Tuesday, November 8, 2016

mini-Kus! of the Week #3: Roope Eronen, Jyrki Heikkinen, Jesse Jacobs

Continuing my weekly series of mini-Kus! reviews...

mini-Kus #25: Magnetism, by Roope Eronon. Using a stripped-down, blunt, and cartoony style, the Finnish artist Eronon spins a futuristic but highly mundane tale of a sales offer made in a near-abandoned cafe. The use of color in this mini is almost a distraction; it's a way of filling in some blank space but is secondary to the conceptual nature of the story. In the course of what is mostly a talking heads story, we learn that the world has mostly plunged into violent chaos, with some vestiges of consumption culture (like the corner) barely hanging on. There's an extended scene at the beginning where the customer gets more and more disappointed by the fact that there's no more coffee, and that even the water in the thermos is cold--and she gets charged 30 euros. That opening scene, where an intricate set of communications results in very little, gets recapitulated later when a salesman offers a woman a chance to travel to another planet through the use of a powerful magnet. When the process goes awry, the mini reveals itself as an elaborate set-up for a very basic joke. Eronon's ability to pace the comic in such a way as to leave the reader constantly wondering and off-balance is the entire reason why the comics succeeds. 

mini-Kus #26: Little Hilma, by Jyrki Heikkinen.
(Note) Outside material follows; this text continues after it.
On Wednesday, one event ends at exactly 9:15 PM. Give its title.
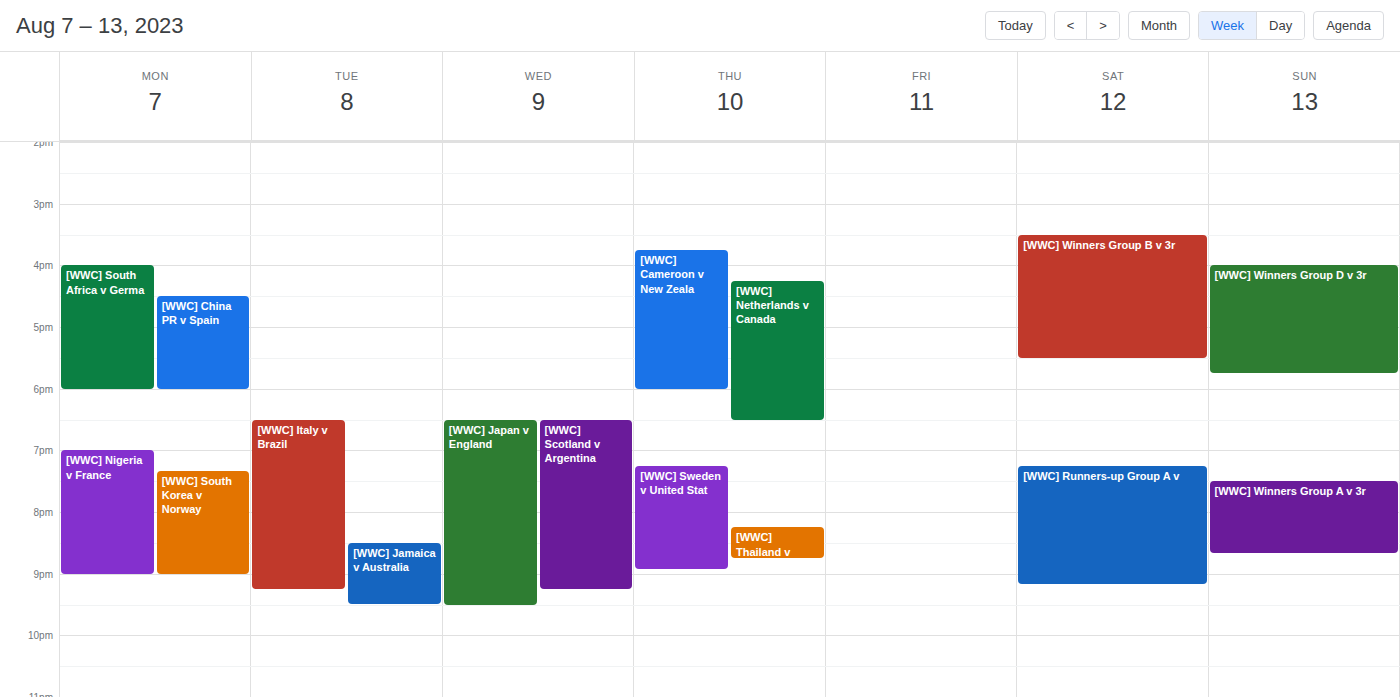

This delightfully scratchy, beautifully hand-colored comic with an open-page layout is a magical realist look at a family with a father who alternates between being busy and creating a magical, fantasy world for his children. The story features a talking monkey who tells stories to the kids in a highly eloquent fashion and the father retrieving a talking duck who loves playing dress-up. There's no real narrative here, other than creating narratives in a variety of way for an audience that needs them for emotional and intellectual sustenance. The drawings and aesthetics of each page are delightful on their own, entirely apart from the dream logic of the story, as the readers and the children in the story are meant to enjoy the proceedings in exactly the same way: accept and enjoy what you see and hear, and don't worry about anything making sense.
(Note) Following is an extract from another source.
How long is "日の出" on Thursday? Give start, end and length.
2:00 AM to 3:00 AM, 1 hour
mini-Kus #27: Mathematical Solutions For A Global Crisis, by Jesse Jacobs. The Canadian cartoonist Jacobs stripped down his normally intricate artwork so as to better fit in this smaller format, throwing one powerful image per page at the reader. Always interested in concepts related to colonialism, futurism and ecology, Jacobs here posits a future world where each subsequent generation of humanity is half the size of its predecessors, until they reach microscopic and sub-microscopic sizes, asymptotically approaching infinite smallness. Each subsequent generation will be just a little more removed from the life, culture and beliefs of the prior generation, an evolutionary paradigm shift that requires each generation to go from one steady-state to another during their lifetimes. Jacobs might argue that thanks to technology, humanity is already experiencing these rapid paradigm shifts, only they don't have the resources or support to fully and safely process these changes. Jacobs' entire theory rests on the idea that scarcity is the significant cause of human misery, and that this idea would eliminate it. I'm skeptical regarding this idea, especially since it doesn't account for natural disasters and disease, but Jacobs comic is interesting as one of several that addresses the idea of a future utopia in uncompromising and optimistic terms. Of course, his use of bright colors and unusual geometric shapes both highlights the more mundane things he's illustrating as well concepts beyond our imaginging.